Un hommage d'État au penseur de la complexité
L'Élysée a officialisé l'organisation d'une cérémonie d'hommage national à Edgar Morin, qui se tiendra mercredi aux Invalides, à Paris. Cette décision, prise par le chef de l'État, vise à saluer la mémoire de celui qui fut l'un des intellectuels français les plus influents de l'après-guerre. En parallèle, le gouvernement a décrété trois jours de deuil national, marquant ainsi la reconnaissance officielle de l'importance de l'œuvre et de l'engagement du sociologue et philosophe, décédé le 30 mai dernier à l'âge de 104 ans.

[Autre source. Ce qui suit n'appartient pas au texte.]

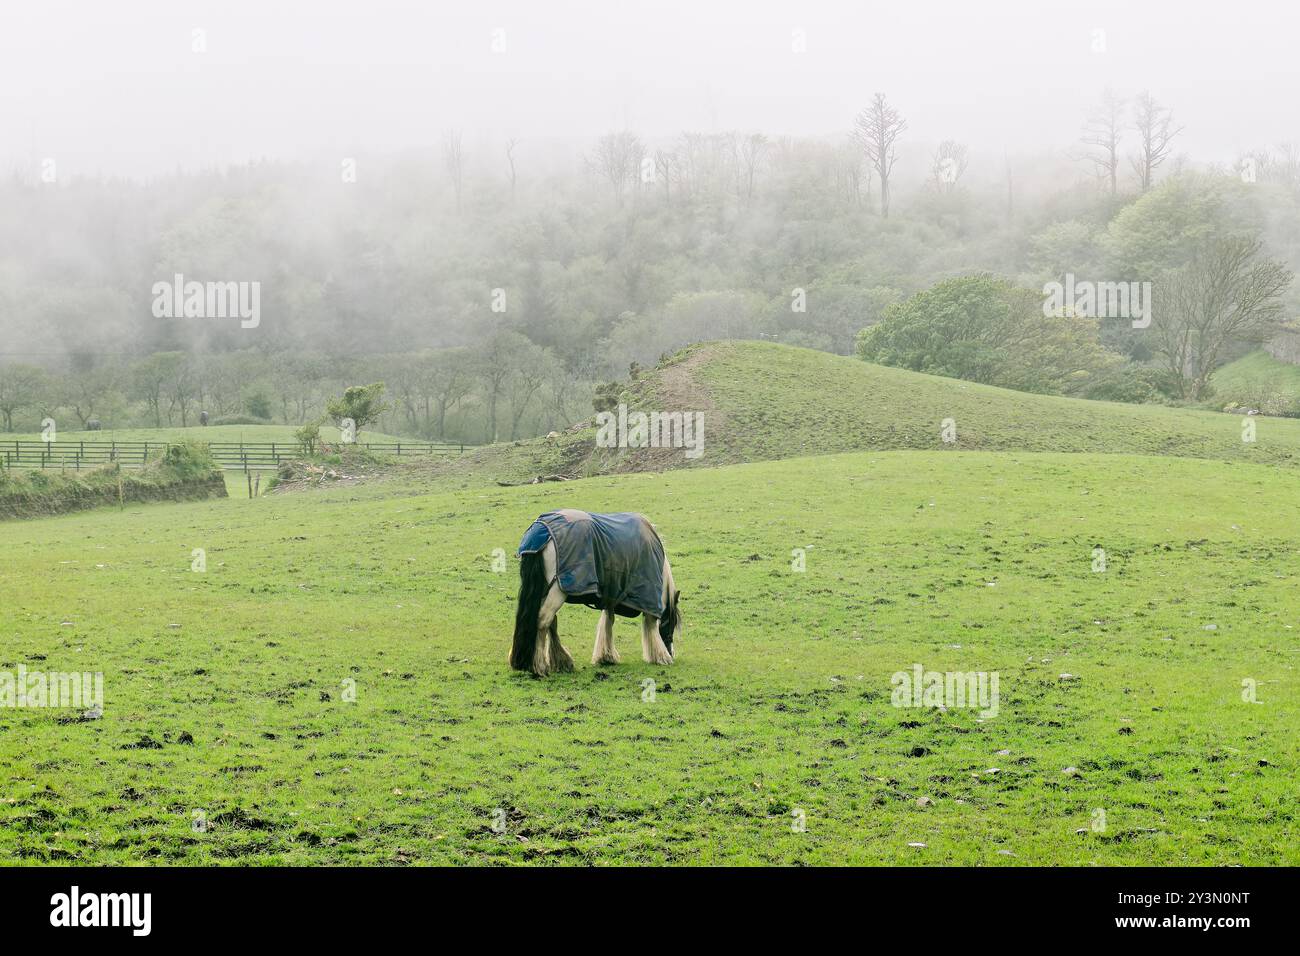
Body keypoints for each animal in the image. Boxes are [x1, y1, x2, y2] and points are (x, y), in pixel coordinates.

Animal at [512, 509, 686, 681]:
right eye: (672, 623)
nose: (672, 653)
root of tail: (542, 532)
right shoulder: (649, 597)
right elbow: (651, 625)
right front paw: (661, 657)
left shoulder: (611, 596)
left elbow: (608, 621)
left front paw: (606, 657)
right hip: (557, 591)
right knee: (543, 620)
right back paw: (540, 667)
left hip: (545, 590)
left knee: (549, 622)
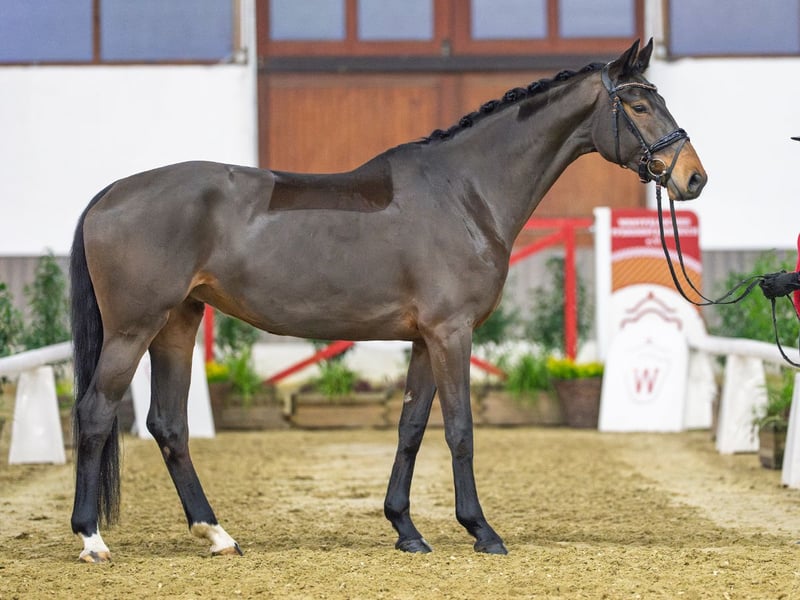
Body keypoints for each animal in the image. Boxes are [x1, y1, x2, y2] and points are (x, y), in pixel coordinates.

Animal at [69, 39, 706, 562]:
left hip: (177, 324)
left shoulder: (426, 340)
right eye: (640, 106)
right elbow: (460, 429)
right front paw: (482, 531)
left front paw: (406, 529)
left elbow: (411, 428)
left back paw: (216, 534)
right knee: (96, 412)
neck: (465, 192)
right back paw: (92, 539)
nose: (694, 179)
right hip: (133, 329)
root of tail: (109, 193)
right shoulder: (452, 333)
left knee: (169, 424)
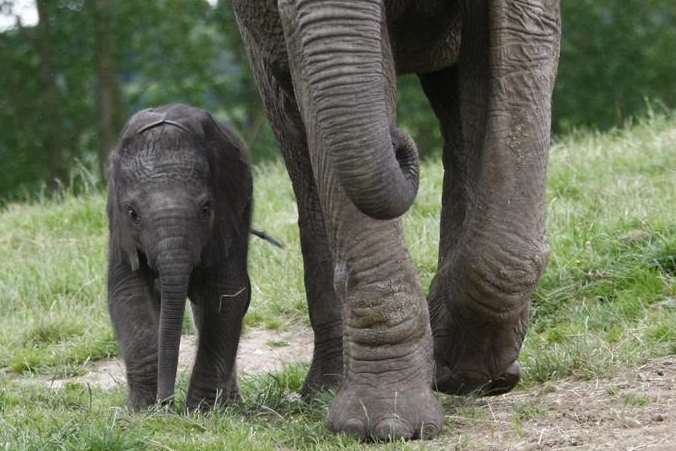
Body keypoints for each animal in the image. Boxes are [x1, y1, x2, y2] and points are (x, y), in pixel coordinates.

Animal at [107, 104, 252, 412]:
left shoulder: (230, 213)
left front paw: (200, 411)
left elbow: (226, 294)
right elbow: (127, 291)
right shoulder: (118, 228)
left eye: (206, 209)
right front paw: (142, 409)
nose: (166, 403)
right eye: (132, 213)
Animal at [232, 0, 560, 442]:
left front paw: (461, 366)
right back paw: (329, 388)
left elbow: (516, 47)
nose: (401, 143)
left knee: (457, 106)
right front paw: (385, 424)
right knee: (294, 124)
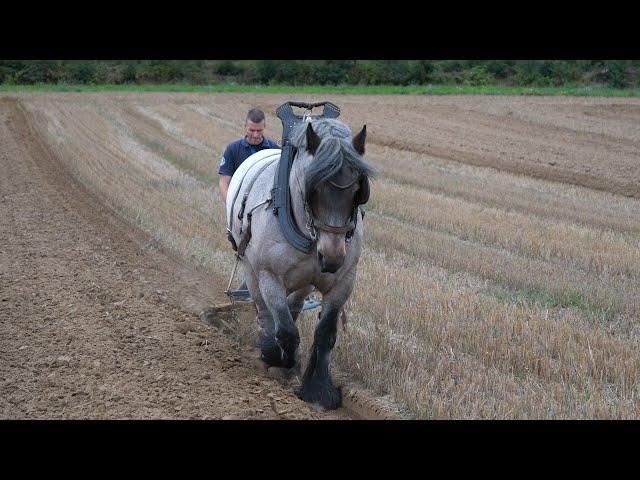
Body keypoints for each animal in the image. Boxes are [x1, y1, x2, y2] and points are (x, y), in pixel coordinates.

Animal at [225, 116, 376, 408]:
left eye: (357, 191)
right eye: (313, 189)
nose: (332, 257)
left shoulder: (343, 282)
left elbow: (326, 334)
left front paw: (319, 389)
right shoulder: (269, 275)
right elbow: (285, 329)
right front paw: (281, 360)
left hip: (304, 281)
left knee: (293, 306)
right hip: (251, 267)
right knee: (263, 309)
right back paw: (268, 347)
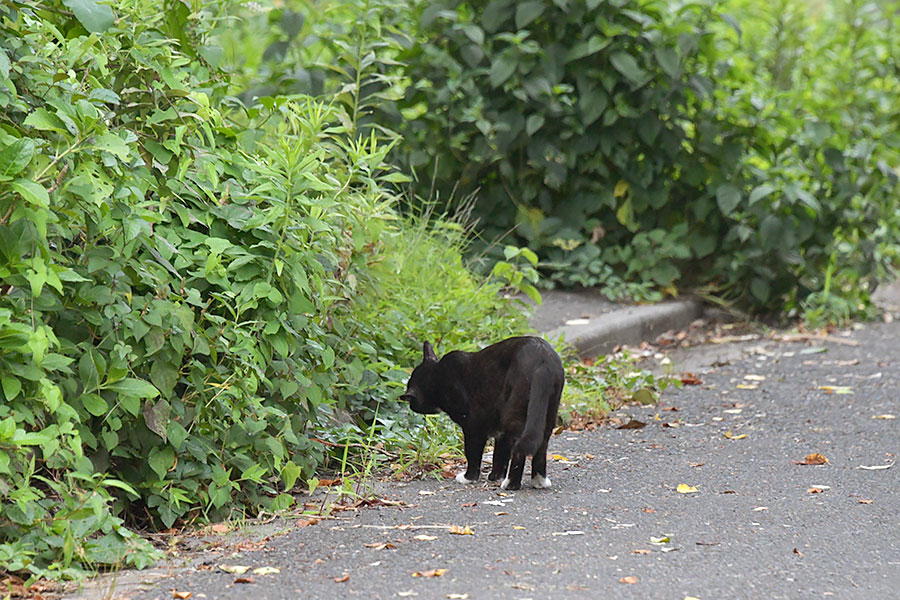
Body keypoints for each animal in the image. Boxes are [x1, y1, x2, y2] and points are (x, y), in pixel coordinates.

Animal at [400, 336, 564, 490]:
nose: (410, 406)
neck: (438, 376)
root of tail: (542, 359)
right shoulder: (499, 428)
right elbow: (500, 452)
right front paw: (495, 476)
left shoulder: (473, 424)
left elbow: (472, 451)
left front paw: (469, 477)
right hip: (548, 408)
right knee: (541, 443)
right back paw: (539, 481)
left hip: (514, 408)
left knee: (519, 447)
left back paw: (511, 484)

Un parcours hors du commun
Edgar Morin, de son vrai nom Edgar Nahoum, est né le 8 juillet 1921 à Paris. Résistant pendant la Seconde Guerre mondiale, il s'est imposé après 1945 comme une figure centrale de la pensée critique. Sociologue de formation, il a développé une œuvre transdisciplinaire, fondée sur le concept de « pensée complexe », qui a profondément marqué les sciences humaines et sociales. Auteur de nombreuses œuvres, dont la célèbre « La Méthode » (6 volumes parus entre 1977 et 2004), il a également été un chroniqueur et un essayiste prolifique, intervenant régulièrement dans le débat public.
Son itinéraire intellectuel a croisé les grands courants du XXe siècle : du marxisme à la résistance au totalitarisme, en passant par l'engagement anticolonialiste et européen. Il a également été un observateur attentif des mutations de la société française, s'intéressant aussi bien à la culture de masse qu'aux questions écologiques.
Un deuil national pour une voix rare
La décision de décréter trois jours de deuil national est une marque de respect rare, habituellement réservée à des figures politiques ou militaires de premier plan, ou à des événements tragiques. Elle témoigne de la place singulière qu'occupait Edgar Morin dans le paysage intellectuel et public français. Cette période de deuil débutera le jour de l'hommage, mercredi, et se prolongera jusqu'à la fin de la semaine. Pendant cette période, les drapeaux seront mis en berne sur les bâtiments publics.
Le choix des Invalides, lieu chargé d'histoire et traditionnellement associé aux hommages solennels de la République, souligne le caractère exceptionnel de la reconnaissance accordée à un penseur.
Des hommages unanimes
Depuis l'annonce de sa disparition, de nombreuses personnalités politiques, académiques et culturelles ont salué la mémoire d'Edgar Morin. Tous les bords politiques se sont accordés pour reconnaître l'importance de son œuvre et de son engagement, même si ses positions souvent iconoclastes lui avaient valu des critiques. Son approche de la complexité, refusant les simplismes idéologiques, a marqué plusieurs générations de chercheurs.
Le président de la République a salué « une vie consacrée à la recherche de la connaissance et à la défense d'une pensée libre et ouverte ». D'autres responsables politiques ont souligné sa contribution à la réflexion sur la réforme de l'enseignement et sur les défis écologiques.
Un héritage qui perdure
Si Edgar Morin n'occupe plus de fonction académique officielle depuis plusieurs décennies, son influence intellectuelle reste considérable. Ses concepts, comme la « pensée complexe », sont enseignés dans les universités du monde entier. Il a également fondé et animé des réseaux de chercheurs et d'enseignants, notamment autour de la réforme de la pensée. Sa longévité exceptionnelle (104 ans) lui a permis de rester une voix active et écoutée jusqu'à ses dernières années. L'hommage national de mercredi sera l'occasion pour la nation de lui rendre un dernier adieu, mais aussi de mesurer l'ampleur de l'héritage qu'il laisse.